Reservoir, photography argentic, color, 110×80 cm, 2005

Reservoir, photography argentic, color, 110×80 cm, 2005

Effroi- Réservoir 2, detail, argentic photography, color, 0,35 x 0,35m, 2005

Pond with ashes, 110×80 cm, 2005

Natacha Nisic conceived the exhibition Effroi (Dread) following a trip to Auschwitz, where she had come to make the film “La porte de Birkenau” (The Gate of Birkenau) for the Shoah Memorial. At the end of filming, she took two photographs of a reservoir in the camp. In the left corner of the reservoir, on the steps leading down into the water, stood a frog. As she was about to take a second photograph, another frog emerged from the bottom of the water. It was only when she developed and enlarged these photographs that she discovered a frightening shape appearing in the stagnant water.

The decision to question the status of this image, as well as whether or not it was possible to respond to it, came later.

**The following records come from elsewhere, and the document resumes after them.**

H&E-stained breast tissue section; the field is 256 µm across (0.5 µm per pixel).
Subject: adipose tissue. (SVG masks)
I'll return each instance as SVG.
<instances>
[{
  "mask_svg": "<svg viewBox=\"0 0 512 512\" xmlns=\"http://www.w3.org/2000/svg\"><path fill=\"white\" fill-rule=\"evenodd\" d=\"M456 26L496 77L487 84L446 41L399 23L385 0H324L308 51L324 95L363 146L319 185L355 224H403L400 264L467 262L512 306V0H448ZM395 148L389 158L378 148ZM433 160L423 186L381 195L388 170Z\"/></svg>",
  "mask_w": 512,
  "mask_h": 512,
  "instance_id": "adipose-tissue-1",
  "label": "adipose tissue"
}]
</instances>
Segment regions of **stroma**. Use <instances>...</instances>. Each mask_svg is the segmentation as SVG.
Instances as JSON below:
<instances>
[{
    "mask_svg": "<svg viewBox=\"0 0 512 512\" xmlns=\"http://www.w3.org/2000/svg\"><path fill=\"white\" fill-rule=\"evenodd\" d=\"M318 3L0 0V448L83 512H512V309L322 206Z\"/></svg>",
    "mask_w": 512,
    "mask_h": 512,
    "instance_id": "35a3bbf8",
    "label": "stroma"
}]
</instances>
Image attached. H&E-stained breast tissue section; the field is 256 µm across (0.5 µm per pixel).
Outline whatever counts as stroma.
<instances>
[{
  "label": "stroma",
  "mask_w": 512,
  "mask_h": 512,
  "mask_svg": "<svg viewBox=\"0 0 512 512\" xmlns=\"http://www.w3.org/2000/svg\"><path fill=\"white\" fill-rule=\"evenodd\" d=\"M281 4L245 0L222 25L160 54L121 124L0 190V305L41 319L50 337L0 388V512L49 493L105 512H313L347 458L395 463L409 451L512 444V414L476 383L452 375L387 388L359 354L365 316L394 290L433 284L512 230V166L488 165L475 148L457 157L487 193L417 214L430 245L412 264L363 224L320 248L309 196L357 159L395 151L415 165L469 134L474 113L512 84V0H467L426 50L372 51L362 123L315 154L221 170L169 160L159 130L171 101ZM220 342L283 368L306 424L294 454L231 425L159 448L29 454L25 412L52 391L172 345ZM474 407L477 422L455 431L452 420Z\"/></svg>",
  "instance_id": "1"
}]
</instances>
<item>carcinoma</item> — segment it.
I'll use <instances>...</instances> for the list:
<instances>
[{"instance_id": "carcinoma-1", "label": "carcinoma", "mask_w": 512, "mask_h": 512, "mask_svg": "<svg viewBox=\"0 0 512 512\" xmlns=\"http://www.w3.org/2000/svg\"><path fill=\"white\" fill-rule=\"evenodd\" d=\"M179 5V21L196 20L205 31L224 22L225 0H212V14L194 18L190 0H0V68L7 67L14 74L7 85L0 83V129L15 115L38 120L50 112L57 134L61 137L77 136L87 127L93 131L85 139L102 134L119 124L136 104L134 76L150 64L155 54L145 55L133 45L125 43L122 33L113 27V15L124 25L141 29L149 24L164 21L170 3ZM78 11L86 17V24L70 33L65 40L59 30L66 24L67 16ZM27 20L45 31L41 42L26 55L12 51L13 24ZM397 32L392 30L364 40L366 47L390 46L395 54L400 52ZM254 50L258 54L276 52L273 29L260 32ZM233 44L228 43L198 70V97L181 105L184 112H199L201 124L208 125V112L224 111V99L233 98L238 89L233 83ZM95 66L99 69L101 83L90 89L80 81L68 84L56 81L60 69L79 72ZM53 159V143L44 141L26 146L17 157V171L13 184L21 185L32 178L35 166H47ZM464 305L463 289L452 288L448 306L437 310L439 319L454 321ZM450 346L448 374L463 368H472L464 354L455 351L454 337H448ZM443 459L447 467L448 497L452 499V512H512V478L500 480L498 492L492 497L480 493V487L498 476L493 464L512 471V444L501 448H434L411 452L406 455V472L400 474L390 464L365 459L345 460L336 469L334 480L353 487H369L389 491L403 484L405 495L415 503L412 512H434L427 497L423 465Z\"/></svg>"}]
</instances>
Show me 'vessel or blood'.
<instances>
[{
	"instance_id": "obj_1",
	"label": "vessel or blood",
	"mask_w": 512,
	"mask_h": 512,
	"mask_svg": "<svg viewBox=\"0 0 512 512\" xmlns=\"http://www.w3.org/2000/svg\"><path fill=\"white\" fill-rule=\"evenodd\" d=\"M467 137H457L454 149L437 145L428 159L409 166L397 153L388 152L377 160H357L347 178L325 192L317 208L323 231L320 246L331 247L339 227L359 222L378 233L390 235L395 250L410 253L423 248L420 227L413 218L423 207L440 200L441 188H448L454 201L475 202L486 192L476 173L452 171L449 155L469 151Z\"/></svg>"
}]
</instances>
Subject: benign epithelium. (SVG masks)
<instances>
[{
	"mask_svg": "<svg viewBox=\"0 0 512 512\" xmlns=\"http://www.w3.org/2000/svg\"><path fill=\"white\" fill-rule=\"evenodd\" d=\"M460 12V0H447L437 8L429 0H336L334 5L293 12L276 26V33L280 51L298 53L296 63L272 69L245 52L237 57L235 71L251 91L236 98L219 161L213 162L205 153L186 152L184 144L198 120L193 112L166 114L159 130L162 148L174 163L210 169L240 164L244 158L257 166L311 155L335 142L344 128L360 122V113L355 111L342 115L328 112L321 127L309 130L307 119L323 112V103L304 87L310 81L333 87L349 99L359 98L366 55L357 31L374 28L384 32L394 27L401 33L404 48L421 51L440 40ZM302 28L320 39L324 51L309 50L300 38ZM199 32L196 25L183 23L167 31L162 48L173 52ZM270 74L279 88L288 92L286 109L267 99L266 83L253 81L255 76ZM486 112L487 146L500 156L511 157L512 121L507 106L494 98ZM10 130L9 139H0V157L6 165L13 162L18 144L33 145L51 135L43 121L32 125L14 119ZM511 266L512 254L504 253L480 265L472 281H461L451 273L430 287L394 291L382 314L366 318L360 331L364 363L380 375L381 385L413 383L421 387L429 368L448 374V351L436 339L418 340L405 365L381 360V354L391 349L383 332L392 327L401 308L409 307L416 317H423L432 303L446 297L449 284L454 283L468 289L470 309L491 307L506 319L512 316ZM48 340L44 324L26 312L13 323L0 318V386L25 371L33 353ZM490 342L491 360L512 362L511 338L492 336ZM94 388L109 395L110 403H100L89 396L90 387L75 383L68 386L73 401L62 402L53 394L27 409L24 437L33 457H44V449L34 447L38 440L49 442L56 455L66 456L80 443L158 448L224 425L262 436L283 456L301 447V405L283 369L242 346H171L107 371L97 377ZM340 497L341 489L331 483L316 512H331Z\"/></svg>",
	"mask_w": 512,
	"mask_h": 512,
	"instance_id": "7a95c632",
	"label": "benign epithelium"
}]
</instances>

In March 2005, Natacha Nisic returned to the scene of this first unusual experience “to try to challenge this twist of fate: to film the action.”

In the action, the artist, barely visible in the frame, dives into the water, immediately emerges, and runs away. “This film is a response to the photographic act and what it provoked, like a reversal of the image process, a work in negative. Life returned to the surface of the water, returned to the pond and what it contains.”

Effroi is situated in a zone that questions the modes of transmission of memory. We find ourselves there, faced with terror, in between, unable to move forward or backward. Showing the photographs alongside the film questions the very status of images. “How the invisible is made visible when the photographic trace goes beyond the retinal impression. The image lies in the interstice between what we thought we saw and what we believe we see, in a field between symbolic interpretation and documentation.”

The exhibition presents other photographs, taken in or near the camp (La mare aux cendres, La Vistule) and a film, shot in Bierun, 4.5km from Oswiecim, which extend the reflection on the memory of places. The artist has also taken particular care to reproduce the sounds and songs of birds that can be heard today in the camp.

In echoing this, Natacha Nisic found a resonance with her own experience in certain works by Ossip Zadkine, created between 1943 and 1944, and through his accounts of the period.